L’adage démonté

À petites pierres

La compagnie guyanaise Ks et Co monte la pièce du Togolais Gustave Akakpo « À petites pierres » à la chapelle du Verbe-Incarné. Le texte s’inspire d’un fait divers qui avait marqué la société nigériane en 2002 : la condamnation à mort par lapidation d’Amina Lawal, pour avoir donné naissance à un enfant plus de neuf mois après son divorce. Mais loin de la charge droits-de-l’hommiste attendue, « À petites pierres » livre une farce tragicomique où les gardiens de la tradition et la domination masculine sont mis à mal, voire mis au défi.

Sur scène, l’aire de jeu est cernée par des murailles derrière lesquelles d’hypocrites guetteurs et marabouteurs, gardiens de la loi coutumière, épient les jeunes amours du village. Dans cet espace clos circule une parole en perpétuelle mutation. La parole, écrasante, des chefs religieux et des notables, la parole, figée et impuissante, du réservoir proverbial, et enfin la parole contenue dans les fulgurances poétiques pour dire une extrême violence.

Cette dramaturgie de l’oralité fait le sel du spectacle, soutenue par des ressorts comiques efficacement portés par le duo formé par Kimmy Amiemba et Grégory Alexander. Des quiproquos à la Beaumarchais en cascade, une langue-viande où résonne l’héritage du Congolais Sony Labou Tansi, et des joutes verbales mémorables à mi-chemin entre la palabre traditionnelle et le soap opera ivoirien « Les Guignols d’Abidjan ».

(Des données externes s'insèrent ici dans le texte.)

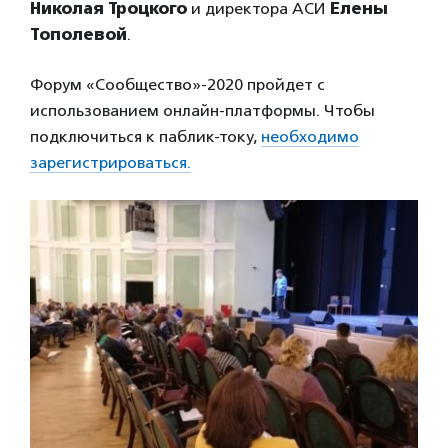
Николая Троцкого
и директора АСИ
Елены
Тополевой
.
Форум «Сообщество»-2020 пройдет с
использованием онлайн-платформы. Чтобы
подключиться к паблик-току,
необходимо
зарегистрироваться.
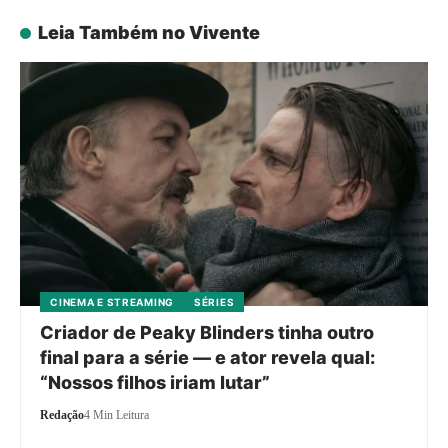
Leia Também no Vivente
CINEMA E STREAMING
SÉRIES
Criador de Peaky Blinders tinha outro
final para a série — e ator revela qual:
“Nossos filhos iriam lutar”
Redação
4 Min Leitura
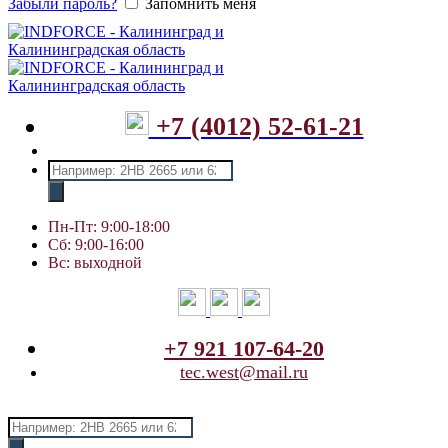
Забыли пароль?
Запомнить меня
+7 (4012) 52-61-21
Поиск
товаров
Пн-Пт: 9:00-18:00
Сб: 9:00-16:00
Вс: выходной
+7 921 107-64-20
tec.west@mail.ru
Поиск
товаров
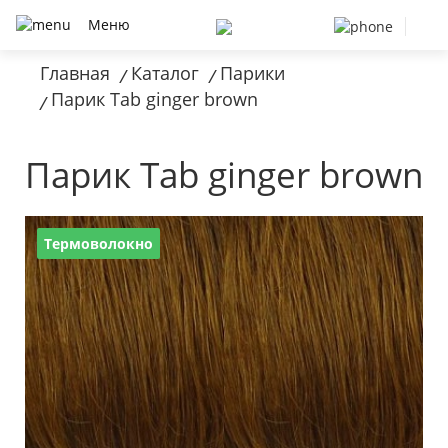
Меню
Главная
Каталог
Парики
/
/
Парик Tab ginger brown
/
Парик Tab ginger brown
Термоволокно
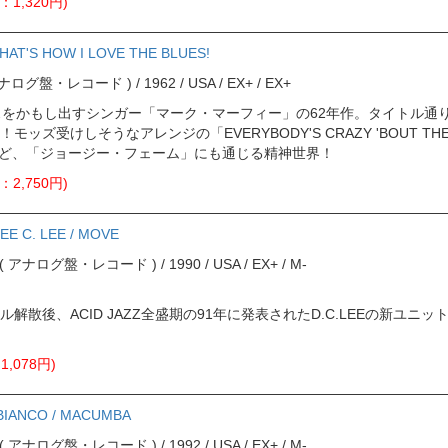
：1,320円)
HAT'S HOW I LOVE THE BLUES!
( アナログ盤・レコード ) / 1962 / USA / EX+ / EX+
スをかもし出すシンガー「マーク・マーフィー」の62年作。タイトル通
ッズ受けしそうなアレンジの「EVERYBODY'S CRAZY 'BOUT THE 
S」など、「ジョージー・フェーム」にも通じる精神世界！
：2,750円)
DEE C. LEE / MOVE
ord ( アナログ盤・レコード ) / 1990 / USA / EX+ / M-
解散後、ACID JAZZ全盛期の91年に発表されたD.C.LEEの新ユニ
,078円)
BIANCO / MACUMBA
ord ( アナログ盤・レコード ) / 1992 / USA / EX+ / M-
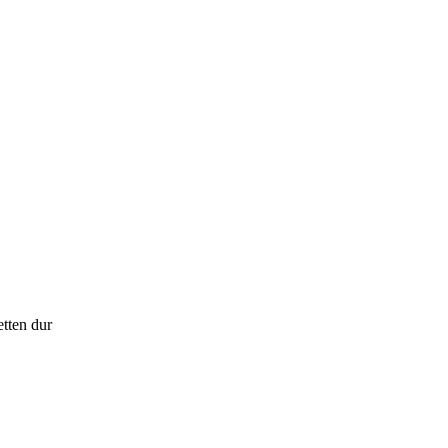
tten dur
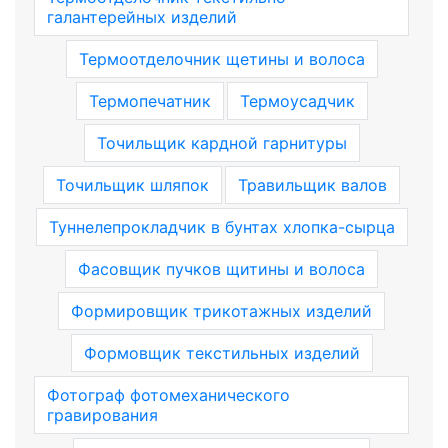
галантерейных изделий
Термоотделочник щетины и волоса
Термопечатник
Термоусадчик
Точильщик кардной гарнитуры
Точильщик шляпок
Травильщик валов
Туннелепрокладчик в бунтах хлопка-сырца
Фасовщик пучков щитины и волоса
Формировщик трикотажных изделий
Формовщик текстильных изделий
Фотограф фотомеханического
гравирования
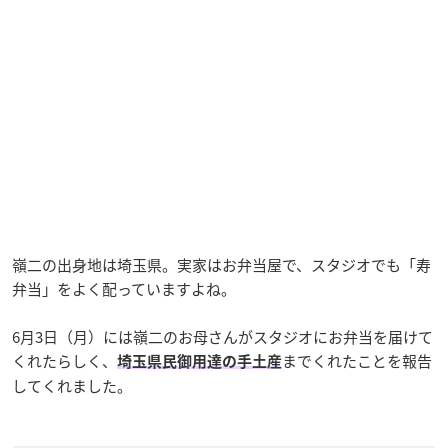
嶺二の出身地は埼玉県。実家はお弁当屋で、スタジオでも「寿
弁当」をよく配っていますよね。
6月3日（月）には嶺二のお母さんがスタジオにお弁当を届けて
くれたらしく、
までくれたことを報告
埼玉県民御用達の手土産
してくれました。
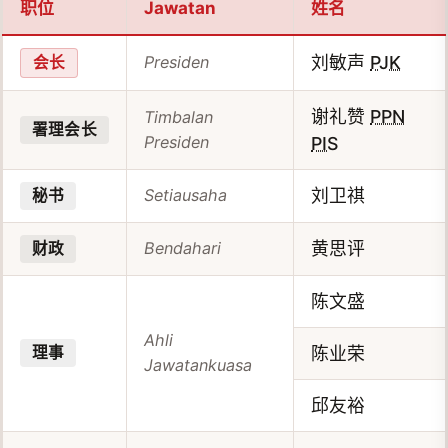
职位
Jawatan
姓名
Presiden
刘敏声
PJK
会长
谢礼赞
PPN
Timbalan
署理会长
Presiden
PIS
Setiausaha
刘卫祺
秘书
Bendahari
黄思评
财政
陈文盛
Ahli
陈业荣
理事
Jawatankuasa
邱友裕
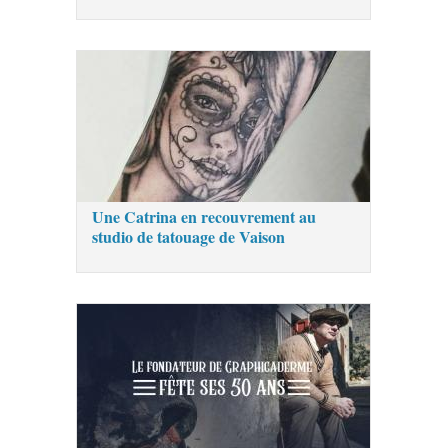
Une Catrina en recouvrement au
studio de tatouage de Vaison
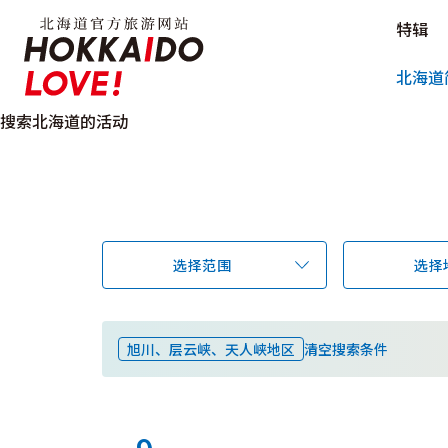
Hokkaido Official Tourism Sit
特辑
Hokkaido Offici
北海道
搜索北海道的活动
选择范围
选择
旭川、层云峡、天人峡地区
清空搜索条件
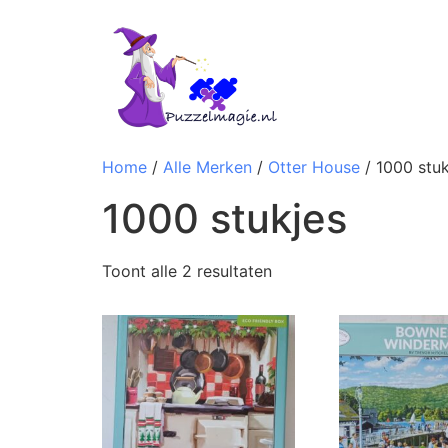
Home
/
Alle Merken
/
Otter House
/ 1000 stuk
1000 stukjes
Toont alle 2 resultaten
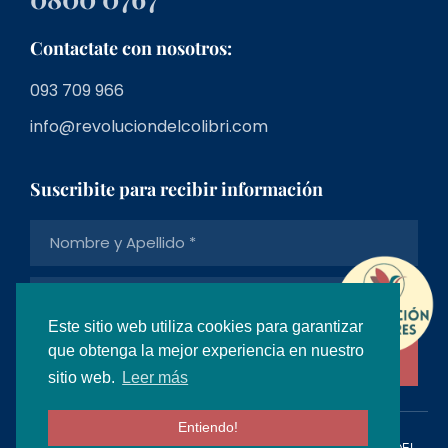
Contactate con nosotros:
093 709 966
info@revoluciondelcolibri.com
Suscribite para recibir información
Este sitio web utiliza cookies para garantizar
que obtenga la mejor experiencia en nuestro
Suscríbete
sitio web.
Leer más
Entiendo!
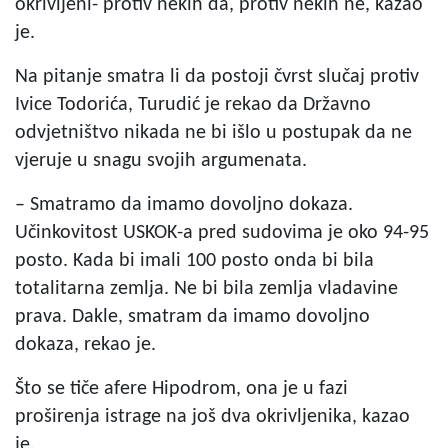
okrivljeni- protiv nekih da, protiv nekih ne, kazao
je.
Na pitanje smatra li da postoji čvrst slučaj protiv
Ivice Todorića, Turudić je rekao da Državno
odvjetništvo nikada ne bi išlo u postupak da ne
vjeruje u snagu svojih argumenata.
– Smatramo da imamo dovoljno dokaza.
Učinkovitost USKOK-a pred sudovima je oko 94-95
posto. Kada bi imali 100 posto onda bi bila
totalitarna zemlja. Ne bi bila zemlja vladavine
prava. Dakle, smatram da imamo dovoljno
dokaza, rekao je.
Što se tiče afere Hipodrom, ona je u fazi
proširenja istrage na još dva okrivljenika, kazao
je.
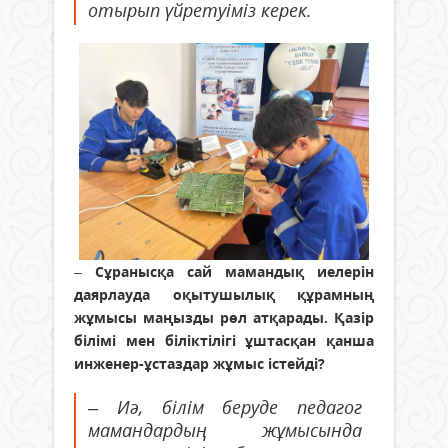
отырып үйретуіміз керек.
–
Сұранысқа сай мамандық иелерін
даярлауда оқытушылық құрамның
жұмысы маңызды рөл атқарады. Қазір
білімі мен біліктілігі ұштасқан қанша
инженер-ұстаздар жұмыс істейді?
– Иә, білім беруде педагог
мамандардың жұмысында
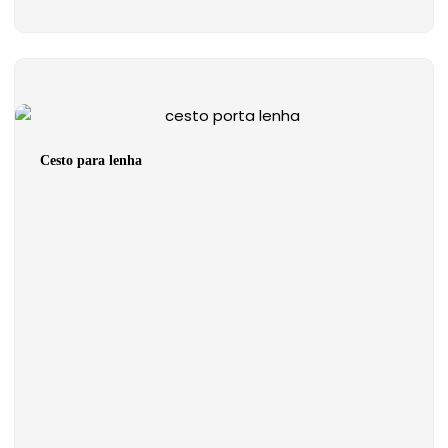
Cesto para lenha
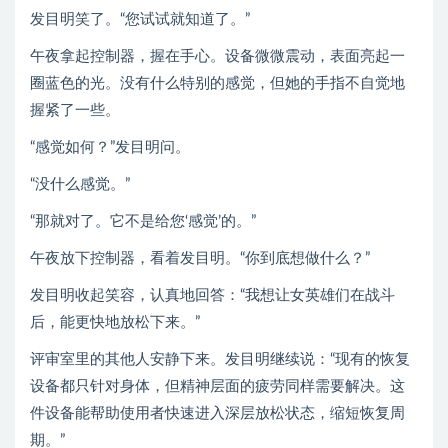
发目明笑了。“您试试就知道了。”
午夜拿起控制器，握在手心。设备微微震动，表面亮起一
圈蓝色的光。没有什么特别的感觉，但她的手指不自觉地
握紧了一些。
“感觉如何？”发目明问。
“没什么感觉。”
“那就对了。它不是给您‘感觉’的。”
午夜放下控制器，看着发目明。“你到底想做什么？”
发目明收起笑容，认真地回答：“我想让女英雄们在战斗
后，能更快地放松下来。”
评审室里的其他人安静下来。发目明继续说：“现有的恢复
设备都只针对身体，但精神层面的疲劳同样需要解决。这
件设备能帮助使用者快速进入深层放松状态，缩短恢复周
期。”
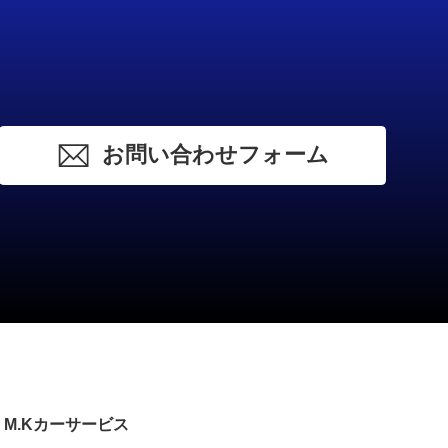
お問い合わせフォーム
M.Kカーサービス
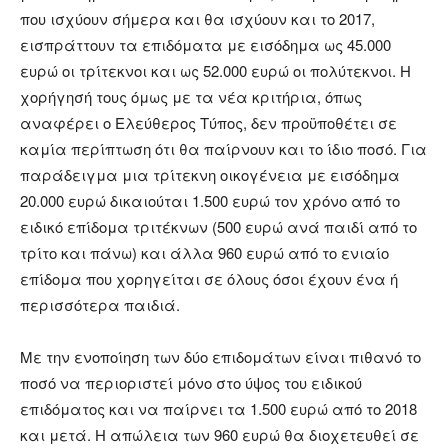
που ισχύουν σήμερα και θα ισχύουν και το 2017,
εισπράττουν τα επιδόματα με εισόδημα ως 45.000
ευρώ οι τρίτεκνοι και ως 52.000 ευρώ οι πολύτεκνοι. Η
χορήγησή τους όμως με τα νέα κριτήρια, όπως
αναφέρει ο Ελεύθερος Τύπος, δεν προϋποθέτει σε
καμία περίπτωση ότι θα παίρνουν και το ίδιο ποσό. Για
παράδειγμα μια τρίτεκνη οικογένεια με εισόδημα
20.000 ευρώ δικαιούται 1.500 ευρώ τον χρόνο από το
ειδικό επίδομα τριτέκνων (500 ευρώ ανά παιδί από το
τρίτο και πάνω) και άλλα 960 ευρώ από το ενιαίο
επίδομα που χορηγείται σε όλους όσοι έχουν ένα ή
περισσότερα παιδιά.
Με την ενοποίηση των δύο επιδομάτων είναι πιθανό το
ποσό να περιοριστεί μόνο στο ύψος του ειδικού
επιδόματος και να παίρνει τα 1.500 ευρώ από το 2018
και μετά. Η απώλεια των 960 ευρώ θα διοχετευθεί σε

Comme dans « Chiche l’Afrique », seul en scène de Gustave Akakpo, l’épilogue rompt avec le ton farcesque pour livrer une « leçon » à la manière du théâtre forum. On retiendra davantage l’invitation à démonter l’adage « En Afrique, un vieillard qui meurt, c’est une bibliothèque qui brûle » (Amadou Hampâté Bâ).